解説
[1]
データの判別境界を数学的に表現すると、以下の判別関数 \(r(x)\) で完全に分類できる。
\[r(x) = \text{sign}\{(x-3)(x-1)(x+1)(x+3)\} = \text{sign}(x^4 – 10x^2 + 9)\]
カーネルによる構成
4 次の多項式カーネルを用いれば、適切な係数 \(a_i\) を選ぶことで、上記の 4 次式 \(r(x)\) を構成できる。

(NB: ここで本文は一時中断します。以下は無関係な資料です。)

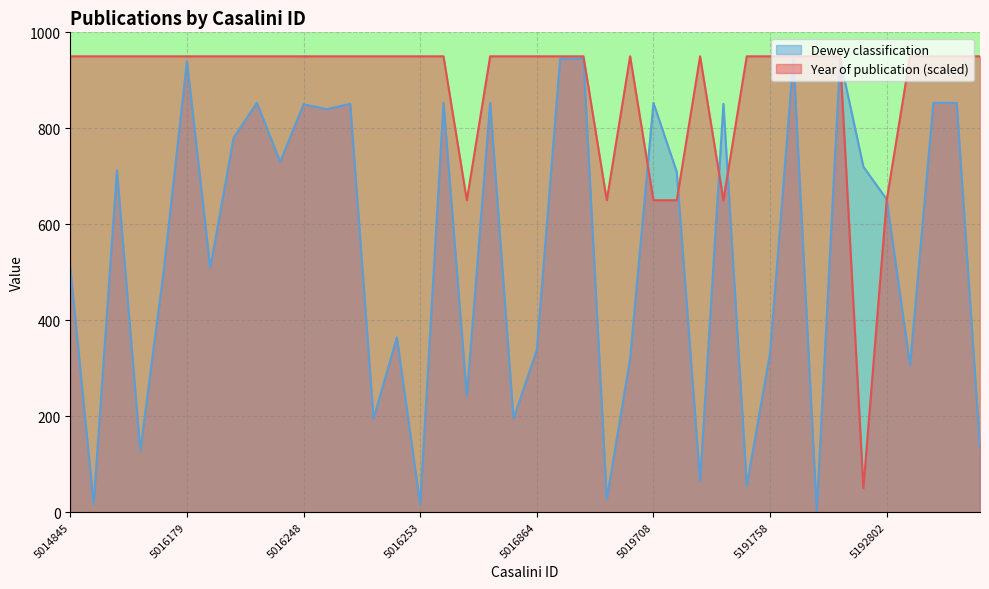

The value of Dewey classification at 5016179 is 940. True or false?

True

従って、ハードマージンSVMで完全に判別するために必要な最小の次数は \(p=4\) と結論付けられる。
符号の変化回数(境界の数)
図1の \(x\) 軸付近(\(y \approx 0\))に注目すると、データ点は \(x\) の値が \(-4, -2, 0, 2, 4\) に近い位置に存在している。

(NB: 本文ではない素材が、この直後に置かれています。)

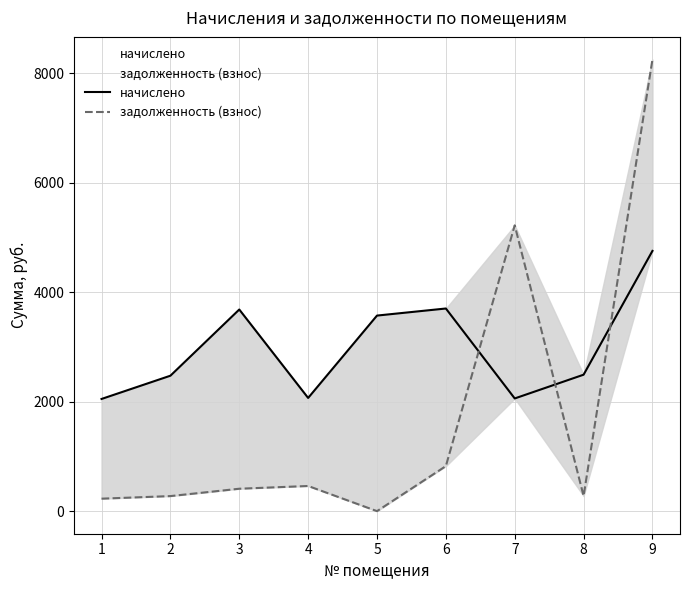

What is the highest value of the задолженность (взнос) series?

8253.4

これらの点の間で正負が入れ替わるためには、判別関数の符号が 5回以上変わる 必要がある。
次数の不足
もし次数が 3 以下であれば、判別関数は 3 次以下の多項式となる。3 次関数では、符号の変化(\(x\) 軸との交点)は最大でも 3 回までしか表現できないため、このデータを完全に判別することは不可能である。
以上より、最小の次数は \(p=4\) である
[2]
サポートベクトルマシン (SVM)
- 特徴
SVMは、クラスを分ける境界線に最も近いデータ点(サポートベクトル)のみに依存して境界を決定する。 - 影響
サポートベクトル以外の観測値は、境界の決定に一切関与していない。そのため、境界から遠いデータを除去しても、最適化の結果得られる判別直線は全く変化しない。
線形判別分析 (LDA)
- 特徴
線形判別分析は、与えられたすべての観測値を用いて、各クラスの平均や分散などの統計量を推測する。 - 影響
境界から遠いデータであっても、それを除去すればクラス全体の平均値や分布の形状(共分散行列)の推定値が変化する。その結果、推論される判別直線の位置や傾きに影響が及ぶのである。